Sobretaxa contra exportações brasileiras seria de 12,5%. O USTR afirma que a possível nova taxação resulta da falha do Brasil em proibir a importação para o mercado doméstico de produtos feitos total ou parcialmente com trabalho forçado em outros países. A Casa Branca também destaca que a entrada de mercadorias irregulares não é fiscalizada de maneira efetiva. Conforme o relatório preliminar do USTR, 46 países devem sofrer a taxação de 12,5%, enquanto outros 13 e a União Europeia teriam seus produtos tarifados em 10%, por terem adotado proibições, mas ainda manterem uma fiscalização insuficiente.

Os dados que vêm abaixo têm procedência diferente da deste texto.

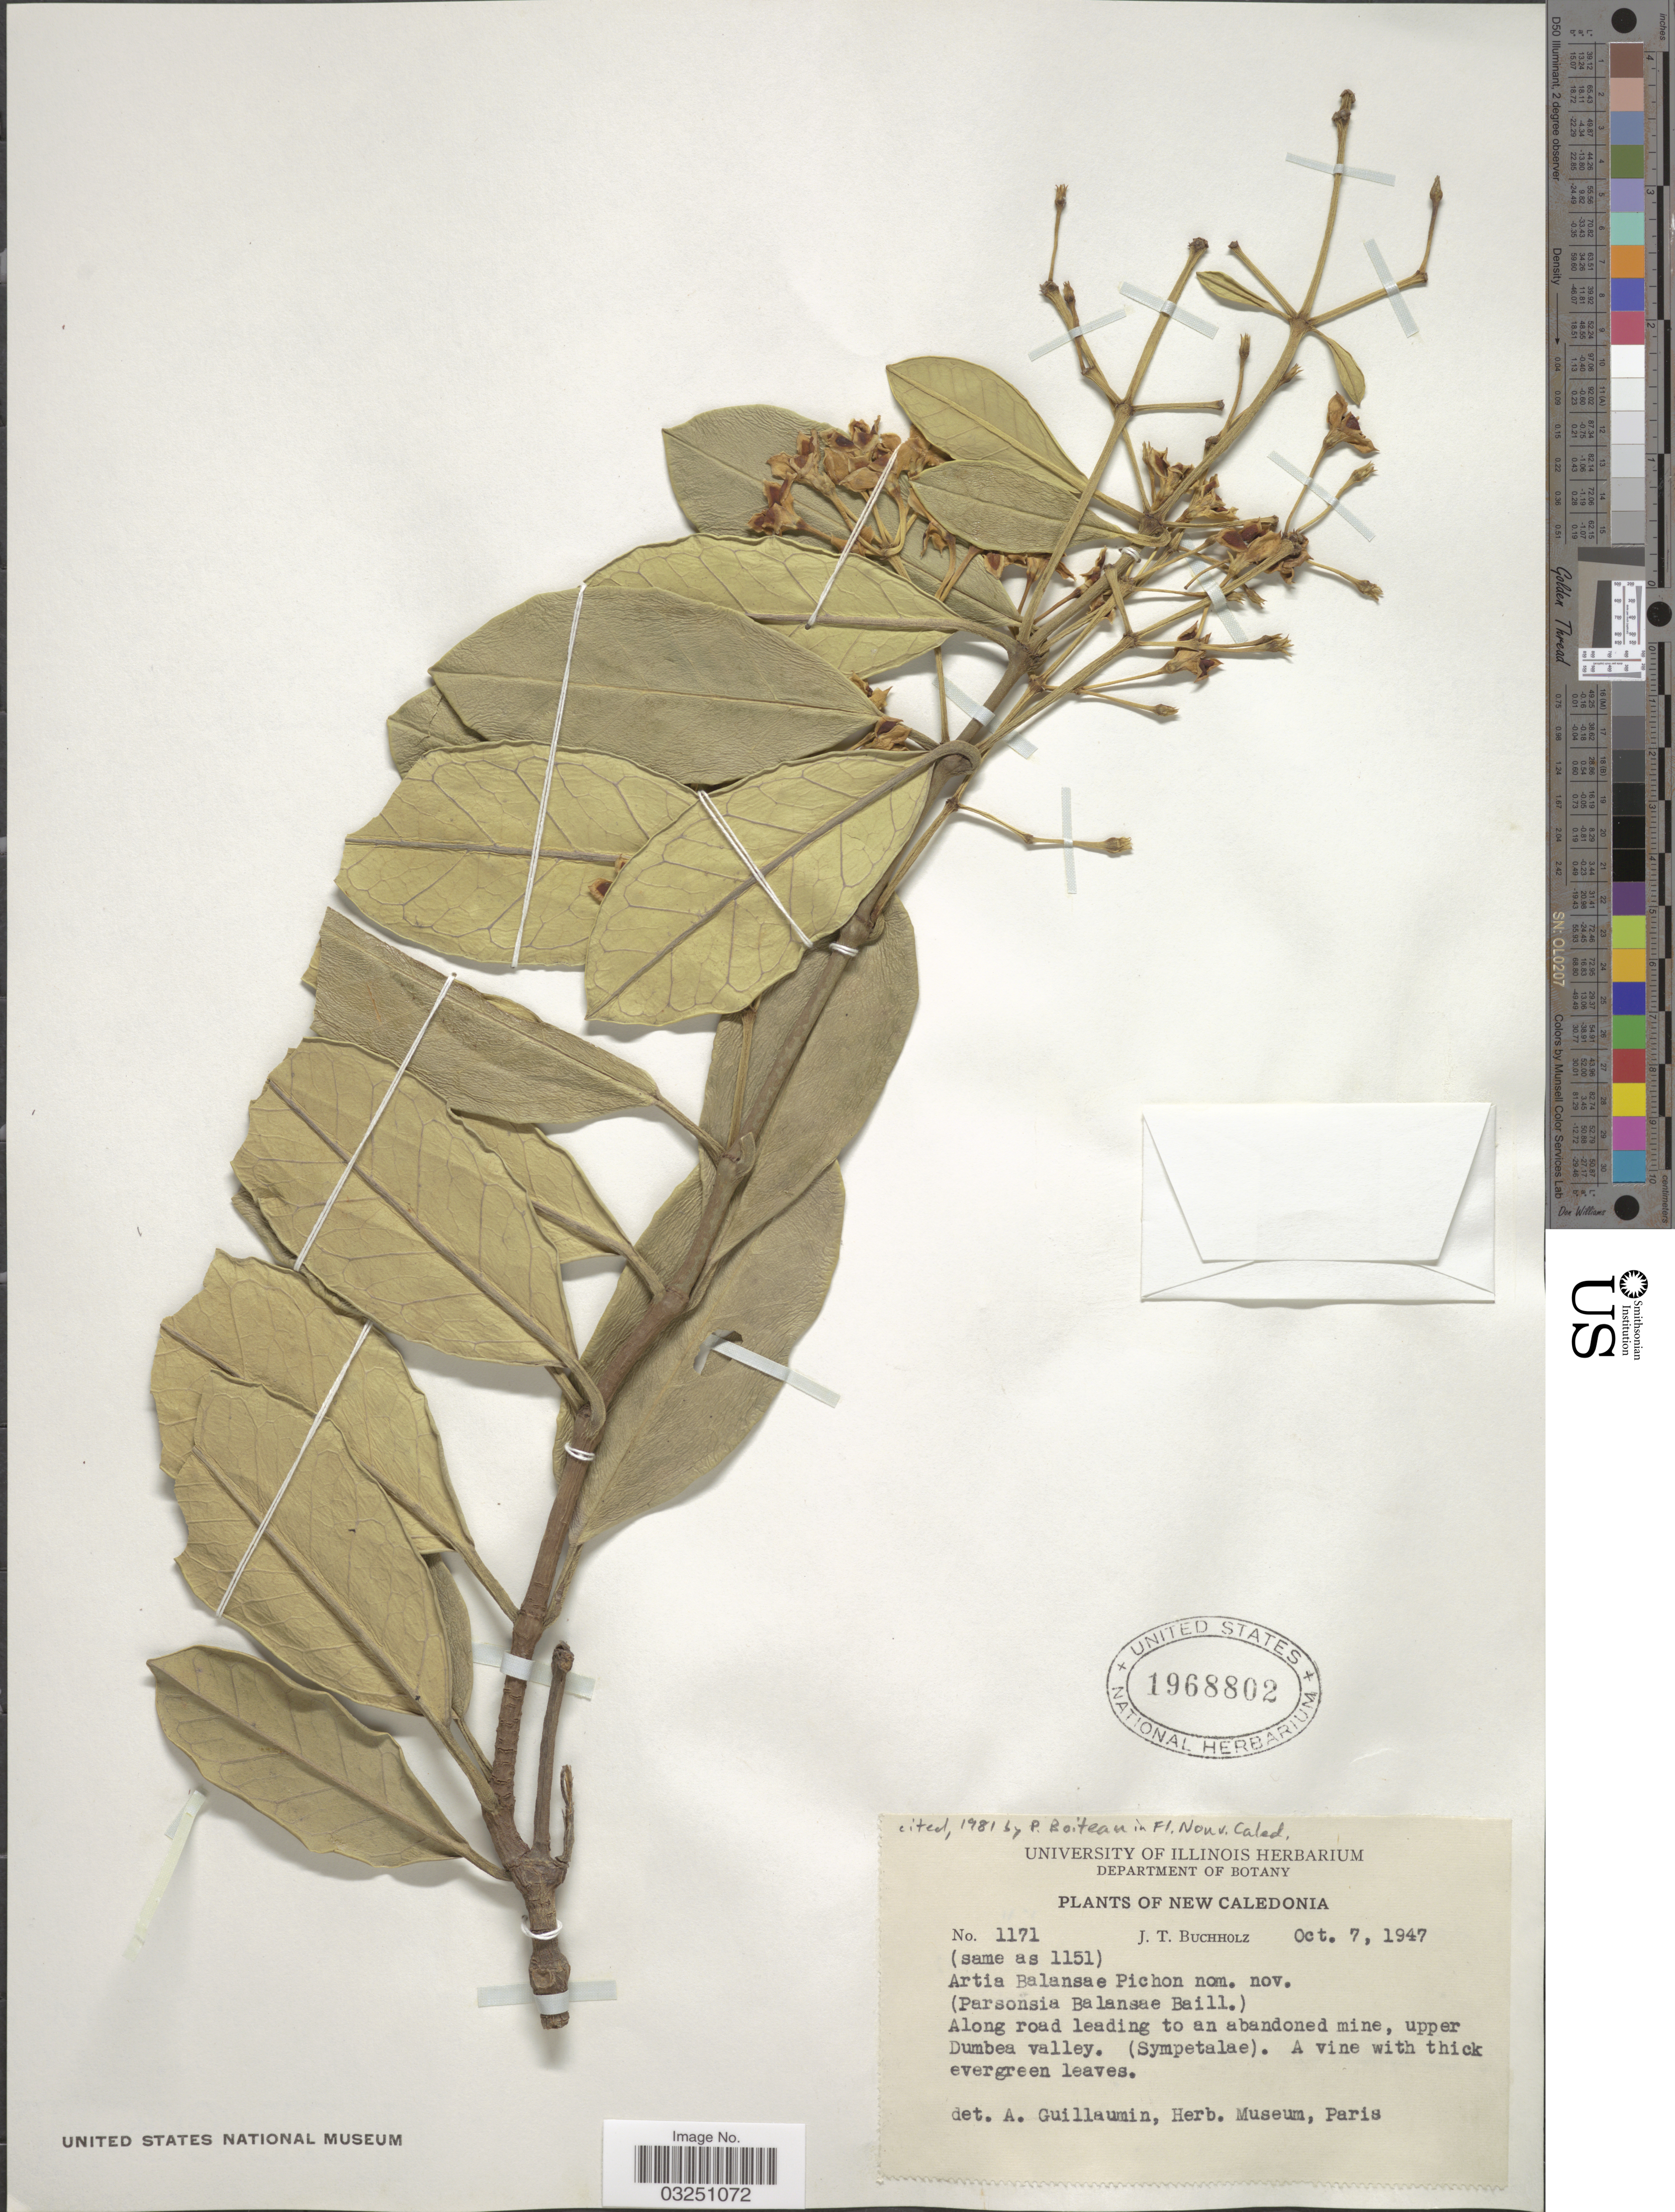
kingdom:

Soma de tarifaços permanece incerta para o Brasil. Depois da entrada em vigor nesta semana de uma primeira taxa dos EUA sobre o Brasil, de 25%, devido a uma investigação por práticas comerciais desleais, o ministro do Desenvolvimento, Indústria, Comércio e Serviços, Márcio Elias Rosa, afirmou que ainda desconhece o alcance das possíveis cobranças adicionais referentes ao trabalho forçado. “Vamos ficar sabendo se vai ser cumulativo ou não. Se vamos ter 25% mais 12,5% ou se vamos ter exclusão”, disse.
Expectativas indicam que a cobrança será total, sem isenções. Diferentemente da tarifa de 25% por “práticas desleais”, para a qual vigora uma lista de exceções com mais de 2.100 itens, a nova alíquota deve atingir todas as vendas do Brasil para os EUA. “A expectativa é que virá para todos”, lamentou Elias Rosa. A posição considera que a nova tarifa será utilizada para substituir a taxa adicional temporária de 10% prevista na Seção 122 da legislação comercial dos EUA, que expira justamente hoje.
Os empresários e o governo já trabalham com a forte probabilidade de o Brasil ser um dos 60 países atingidos pela nova rodada do tarifaço, agora com 12,5% a mais, percentual que será adicionado às sobretaxas em vigor.
Haroldo da Silva , presidente do Corecon-SP
Indústria estima impacto negativo da nova tarifa sobre 4.187 produtos. O cálculo da CNI (Confederação Nacional da Indústria) destaca que os setores afetados respondem por US$ 14,9 bilhões em vendas anuais para os Estados Unidos. “Se as duas novas propostas forem adotadas, haverá um acréscimo de 37,5 pontos percentuais sobre esses bens, dos quais 62% são bens intermediários, utilizados como insumos em processos produtivos”, avalia a CNI.
O que pesa contra o Brasil
USTR diz que o Brasil não inibe as importações com trabalho forçado. Apesar de reconhecer as medidas do governo brasileiro para inibir a compra dos bens, o relatório diz ser “injustificada” a dificuldade na efetiva implementação dos compromissos listados em acordos de investimento e livre comércio. “Constatamos que a falha em impor e aplicar efetivamente uma proibição à importação de produtos com trabalho forçado onera ou restringe o comércio dos EUA”, diz o texto.